Although LAKs matured DCs (Figure 3B), these DCs could still take up FITC-dextran (Figure 3C), illustrating their competence for acquiring exogenous material from their immediate environment, an important function for cross-priming of TAAs potentially released by dying tumour cells in vivo. Moreover, the presence of melanoma cells did not inhibit cross-activation between LAKs and DCs in vitro in terms of phenotype and cytokine production (Supplementary Figures 4 and 5), suggesting that LAKs/DCs may be able to reverse immunosuppression to induce an inflammatory microenvironment within tumours, appropriate for induction of therapeutic immune priming.

Consistent with previous reports that DCs can stimulate NK cytotoxicity against tumour targets (Valteau-Couanet et al, 2002; Capobianco et al, 2006), we found that DCs enhanced innate tumour cell killing by LAKs (Figure 5A). The NK cells were the predominant population within DC-activated LAKs, which degranulated against targets (Figure 5B and C). Moreover, NK-LAK lysed archetypal NK-resistant Daudi cells, as well as classical NK-susceptible targets (K562; Friberg et al, 1996), further demonstrating their potency over that of isolated NK cells. Consistent with our previous data on DC-activated NK cells (Errington et al, 2008), this killing was perforin-mediated (Figure 5D). Hence, the phenotypic activation of LAKs by DCs (Figure 2) led to enhanced innate cytotoxicity.

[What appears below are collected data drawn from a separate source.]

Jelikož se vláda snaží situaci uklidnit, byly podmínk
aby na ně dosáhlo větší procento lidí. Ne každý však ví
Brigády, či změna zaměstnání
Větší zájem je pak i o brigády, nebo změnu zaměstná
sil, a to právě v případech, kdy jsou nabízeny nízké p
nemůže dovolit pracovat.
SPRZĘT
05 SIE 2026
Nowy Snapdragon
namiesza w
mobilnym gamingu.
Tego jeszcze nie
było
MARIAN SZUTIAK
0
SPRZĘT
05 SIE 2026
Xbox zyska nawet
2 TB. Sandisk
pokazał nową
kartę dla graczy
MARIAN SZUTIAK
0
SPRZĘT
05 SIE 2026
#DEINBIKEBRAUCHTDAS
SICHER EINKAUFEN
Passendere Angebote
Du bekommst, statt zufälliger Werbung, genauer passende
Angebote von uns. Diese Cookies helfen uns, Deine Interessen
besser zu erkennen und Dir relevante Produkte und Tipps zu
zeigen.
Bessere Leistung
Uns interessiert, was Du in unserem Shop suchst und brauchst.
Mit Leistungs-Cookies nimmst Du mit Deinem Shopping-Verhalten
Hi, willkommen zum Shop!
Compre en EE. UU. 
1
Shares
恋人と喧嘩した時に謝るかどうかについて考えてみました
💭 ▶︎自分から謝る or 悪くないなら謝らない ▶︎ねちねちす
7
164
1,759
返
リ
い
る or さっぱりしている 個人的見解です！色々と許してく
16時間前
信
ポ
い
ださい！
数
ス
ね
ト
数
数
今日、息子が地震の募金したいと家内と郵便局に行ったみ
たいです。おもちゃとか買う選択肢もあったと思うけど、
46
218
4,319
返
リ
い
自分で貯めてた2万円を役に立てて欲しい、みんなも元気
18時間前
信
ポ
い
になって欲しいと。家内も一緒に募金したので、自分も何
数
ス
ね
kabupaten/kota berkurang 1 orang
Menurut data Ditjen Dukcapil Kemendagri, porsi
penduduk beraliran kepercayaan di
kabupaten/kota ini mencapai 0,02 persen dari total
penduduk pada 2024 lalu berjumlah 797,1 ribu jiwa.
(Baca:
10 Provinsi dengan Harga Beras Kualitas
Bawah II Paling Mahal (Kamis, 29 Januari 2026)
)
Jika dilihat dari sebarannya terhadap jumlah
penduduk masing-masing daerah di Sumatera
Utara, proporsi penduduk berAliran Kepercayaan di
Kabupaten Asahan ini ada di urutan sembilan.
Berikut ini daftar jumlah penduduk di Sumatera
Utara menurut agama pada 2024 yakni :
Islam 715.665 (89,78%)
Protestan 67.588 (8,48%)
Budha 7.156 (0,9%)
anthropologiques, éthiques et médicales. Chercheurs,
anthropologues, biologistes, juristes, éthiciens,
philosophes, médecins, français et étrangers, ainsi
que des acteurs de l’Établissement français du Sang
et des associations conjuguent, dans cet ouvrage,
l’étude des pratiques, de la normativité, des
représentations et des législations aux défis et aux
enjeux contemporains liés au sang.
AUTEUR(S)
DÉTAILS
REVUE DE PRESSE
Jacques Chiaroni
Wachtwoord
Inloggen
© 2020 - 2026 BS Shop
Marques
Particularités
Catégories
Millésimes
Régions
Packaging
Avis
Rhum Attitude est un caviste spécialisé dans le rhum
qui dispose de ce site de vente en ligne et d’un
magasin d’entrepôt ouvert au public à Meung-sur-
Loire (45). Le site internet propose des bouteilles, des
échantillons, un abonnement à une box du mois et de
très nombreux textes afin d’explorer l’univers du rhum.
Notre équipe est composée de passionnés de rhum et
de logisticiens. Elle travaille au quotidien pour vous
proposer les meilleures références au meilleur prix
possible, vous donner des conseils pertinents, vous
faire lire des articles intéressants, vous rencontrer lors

In addition to early direct tumour eradication by LAKs/DCs as a combination cell therapy, we wished to address whether the presence of LAKs could enhance the anti-tumour CTL priming efficacy of DCs, thereby forming a link between the innate and adaptive potential of cellular immunotherapy. DCs can modulate the innate responses of NK cells (Kalinski et al, 2005), NKT cells (Takahashi et al, 2002) and γδT cells (Dieli et al, 2004) to potentially connect with an adaptive anti-tumour memory immune response (Capobianco et al, 2008). Moreover, DC/NK cell interactions can circumvent the need for CD4+ T cell help during induction of CTLs (Adam et al, 2005), further increasing the appeal of adding LAKs to DCs for enhanced adaptive priming. Figure 6 shows, in an established human in vitro system for assessing generation of specific anti-melanoma CTLs, that LAKs consistently improved DC-mediated CTL priming to a level greater than that of OK432-matured DCs. Although it is currently unclear whether the benefit of LAKs in this context is due to their tumour-killing capability leading to enhanced antigen release, their ability to mature DCs, or a combination of the two, this data suggests that a LAK/DC combination has the potential to enhance adaptive as well as innate anti-tumour effects in patients in vivo.

In summary, this study shows that clinical grade LAKs and DCs can be readily generated in vitro in large numbers, both from healthy donors and patients with advanced melanoma, using established methodologies which have already been applied separately and safely in the clinic. As DCs maintain and activate LAKs, the combination could be applied in vivo without addition of toxic, systemic IL-2. Functionally, innate direct cytotoxicity of LAKs is improved by DCs, and adaptive CTL priming by DCs is enhanced by the presence of LAKs. This data supports the development of LAKs/DCs as a practical, clinically deliverable combination cellular immunotherapy for the treatment of cancer, and a clinical protocol in melanoma is currently in development.